■ ENUNCIADO DO EXERCÍCIO:
a) No texto sobre a escolha de parar de beber, onde a pessoa que escreve afirma estar nesta semana?
b) Retome o texto sobre a escolha de parar de beber, prosseguindo a partir de sua última frase.

■ DOCUMENTO:
⟨

#15 uma água com gás, limão e gelo, por favor
sobre ser a introvertida chata que parou de beber e todas as justificativas que eu tive que inventar para uma escolha pessoal
essa aqui é uma edição que faz jus ao tema Isso não sou eu. ela está escrita desde novembro, eu acho. e apesar de hoje eu não me sentir exatamente como eu descrevi quando escrevi (viva a transitoriedade da vida!), não quero fazer modificações significativas no texto, então só fiz umas inclusões. essa semana eu não ia publicar nada. estou na casa dos meus tios, aproveitando tempo com eles e com a minha avó. e talvez seja daqui mesmo (um lugar de conforto absoluto) que eu queira tocar nesse assunto. disclaimer: menciono álcool e crises de ansiedade de modo superficial. no entanto, caso seja um tema muito sensível para você, aconselho ler as outras edições da newsletter :)
minhas idas a festas e bares diminuíram drasticamente. embora optar por reuniões como almoços, corridas, cafés da manhã - eventos diurnos, de qualidade, não necessariamente envolvendo bebidas alcoólicas - seja uma tendência de comportamento global, a sobriedade pra mim envolve outras questões, algumas morais mas é mais sobre essa cadência de acontecimentos que se repetiu algumas vezes:
sair de casa pensando dizendo “nossa nem vou beber hoje”.
me encherem o saco para eu beber porque “nossa, nem uma cerveja?”, já que pessoas-legais-bebem.

⟩

Registros
⟨

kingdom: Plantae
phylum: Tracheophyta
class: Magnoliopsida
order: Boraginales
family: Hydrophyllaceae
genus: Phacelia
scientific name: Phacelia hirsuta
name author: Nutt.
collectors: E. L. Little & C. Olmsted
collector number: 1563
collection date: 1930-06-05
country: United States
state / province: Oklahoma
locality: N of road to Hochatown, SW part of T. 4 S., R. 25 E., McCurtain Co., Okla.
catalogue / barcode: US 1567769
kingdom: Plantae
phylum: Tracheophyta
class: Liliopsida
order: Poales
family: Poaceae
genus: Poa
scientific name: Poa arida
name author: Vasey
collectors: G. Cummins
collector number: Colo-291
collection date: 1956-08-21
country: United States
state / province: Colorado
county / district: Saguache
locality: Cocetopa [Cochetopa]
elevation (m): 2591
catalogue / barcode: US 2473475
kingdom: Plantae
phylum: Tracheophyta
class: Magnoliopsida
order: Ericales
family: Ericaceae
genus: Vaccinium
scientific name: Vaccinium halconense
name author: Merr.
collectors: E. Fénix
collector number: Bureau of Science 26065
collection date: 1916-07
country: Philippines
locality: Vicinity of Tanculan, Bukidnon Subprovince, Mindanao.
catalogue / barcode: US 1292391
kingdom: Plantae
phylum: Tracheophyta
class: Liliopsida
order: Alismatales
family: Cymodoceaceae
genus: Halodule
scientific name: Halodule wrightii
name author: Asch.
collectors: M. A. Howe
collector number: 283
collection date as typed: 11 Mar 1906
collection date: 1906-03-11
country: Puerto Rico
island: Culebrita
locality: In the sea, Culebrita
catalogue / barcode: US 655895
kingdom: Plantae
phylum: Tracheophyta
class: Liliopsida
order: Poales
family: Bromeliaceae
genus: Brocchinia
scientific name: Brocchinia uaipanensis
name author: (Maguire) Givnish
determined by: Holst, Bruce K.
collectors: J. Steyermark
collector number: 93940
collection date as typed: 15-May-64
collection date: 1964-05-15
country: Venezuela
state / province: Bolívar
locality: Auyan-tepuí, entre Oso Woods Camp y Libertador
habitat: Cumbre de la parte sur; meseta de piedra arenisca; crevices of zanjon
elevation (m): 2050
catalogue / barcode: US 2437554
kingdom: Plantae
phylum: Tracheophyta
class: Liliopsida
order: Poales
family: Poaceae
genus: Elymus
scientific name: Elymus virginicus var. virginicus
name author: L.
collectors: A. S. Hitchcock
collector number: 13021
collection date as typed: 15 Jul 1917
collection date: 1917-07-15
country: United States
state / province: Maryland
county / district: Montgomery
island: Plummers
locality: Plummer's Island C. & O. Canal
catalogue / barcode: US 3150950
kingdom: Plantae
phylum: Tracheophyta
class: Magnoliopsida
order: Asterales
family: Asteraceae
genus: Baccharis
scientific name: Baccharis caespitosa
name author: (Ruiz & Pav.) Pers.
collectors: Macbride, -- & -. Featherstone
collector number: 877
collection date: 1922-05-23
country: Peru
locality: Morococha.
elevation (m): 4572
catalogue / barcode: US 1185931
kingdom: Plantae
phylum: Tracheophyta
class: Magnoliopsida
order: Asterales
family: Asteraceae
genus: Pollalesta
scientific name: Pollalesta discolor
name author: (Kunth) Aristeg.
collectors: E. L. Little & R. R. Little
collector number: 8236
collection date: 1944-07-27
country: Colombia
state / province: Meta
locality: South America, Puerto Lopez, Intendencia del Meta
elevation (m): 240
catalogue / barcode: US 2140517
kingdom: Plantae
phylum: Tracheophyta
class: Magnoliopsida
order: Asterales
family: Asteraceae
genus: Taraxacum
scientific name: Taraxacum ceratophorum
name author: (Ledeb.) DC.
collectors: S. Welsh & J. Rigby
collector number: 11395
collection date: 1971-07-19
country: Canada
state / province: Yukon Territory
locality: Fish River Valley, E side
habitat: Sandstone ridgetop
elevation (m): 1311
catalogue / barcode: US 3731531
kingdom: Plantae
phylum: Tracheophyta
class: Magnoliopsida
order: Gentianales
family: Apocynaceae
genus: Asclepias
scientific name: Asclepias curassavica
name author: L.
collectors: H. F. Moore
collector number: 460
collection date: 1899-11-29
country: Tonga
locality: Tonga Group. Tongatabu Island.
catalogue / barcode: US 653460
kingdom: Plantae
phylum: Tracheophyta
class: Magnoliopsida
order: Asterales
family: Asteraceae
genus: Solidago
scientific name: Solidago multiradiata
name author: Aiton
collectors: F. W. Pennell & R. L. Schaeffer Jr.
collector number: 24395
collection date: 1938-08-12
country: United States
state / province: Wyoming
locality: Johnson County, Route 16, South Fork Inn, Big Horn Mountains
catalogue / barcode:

⟩

■ RESPOSTAS POR TAREFA:
a) Na casa dos tios, aproveitando o tempo com eles e com a avó.

b)
eu cedo. mas não consigo beber 1 drink só.
bebo 3, 4 drinks. fico bêbada.
começo a me importar muito com a percepção dos outros sobre mim. tento performar algo de certa forma.
ressaca física todos dias seguintes.
ressacada moral em 90% dos dias seguintes. poxa, por que eu fiz isso. por que eu não fiz tal coisa.
crise de ansiedade tremenda ocasionalmente. mas quando vinha, era a coisa mais bizarra do mundo.
chega.
quero me desvincular desse ciclo. não sinto FOMO, mas sinto um pouco de culpa. culpa tanto por não ser “normal” como por não ter tomado essa decisão antes: escolher a dedo onde e com quem quero estar. chega uma hora que querer ir em qualquer lugar - porque só é lembrado quem é visto - cansa.
ainda sobre estar sóbria, para mim é meio sobre estar no controle da situação porque aparentemente estar bêbada trás a tona tantos problemas que nem consigo por em palavras. ingerir álcool amplifica questões que já são problemáticas em condições normais. por exemplo, na vida em geral consigo identificar que tenho um probleminha com atenção. quanto mais atenção eu recebo, mais eu quero receber. bêbada isso é - com o perdão da palavra - um inferno.
a performance é algo complicado. ter em mente que a forma como você se apresenta para os outros é algo que muda conforme o que você quer mostrar para o outro. que mulheres tem que ser isso e aquilo. que relacionamentos são muito mais sobre poder do que sobre amor. eu não me considero uma pessoa amorosa. eu estou cada dia mais próxima dos caras do joguinhos de poder, que mostram um falso self. talvez por isso tenha me relacionado tanto com eles: também não quero ser vulnerável.
seleciono bem em quais situações sociais quero estar, especialmente as que envolvem álcool, porque não quero dar margem para minha cabeça ter uma crise de ansiedade gigantesca que me faz ir embora no uber chorando. achou ruim? pode achar aí da sua casa!
e quando saio são dias bons, vejo pessoas que eu quero, não me sinto esgotada, não estou fazendo nada para agradar ninguém. porque sim, eu não sei quantas vezes escolhi o lugar que eu estava indo ou a roupa que estava usando por causa de alguém.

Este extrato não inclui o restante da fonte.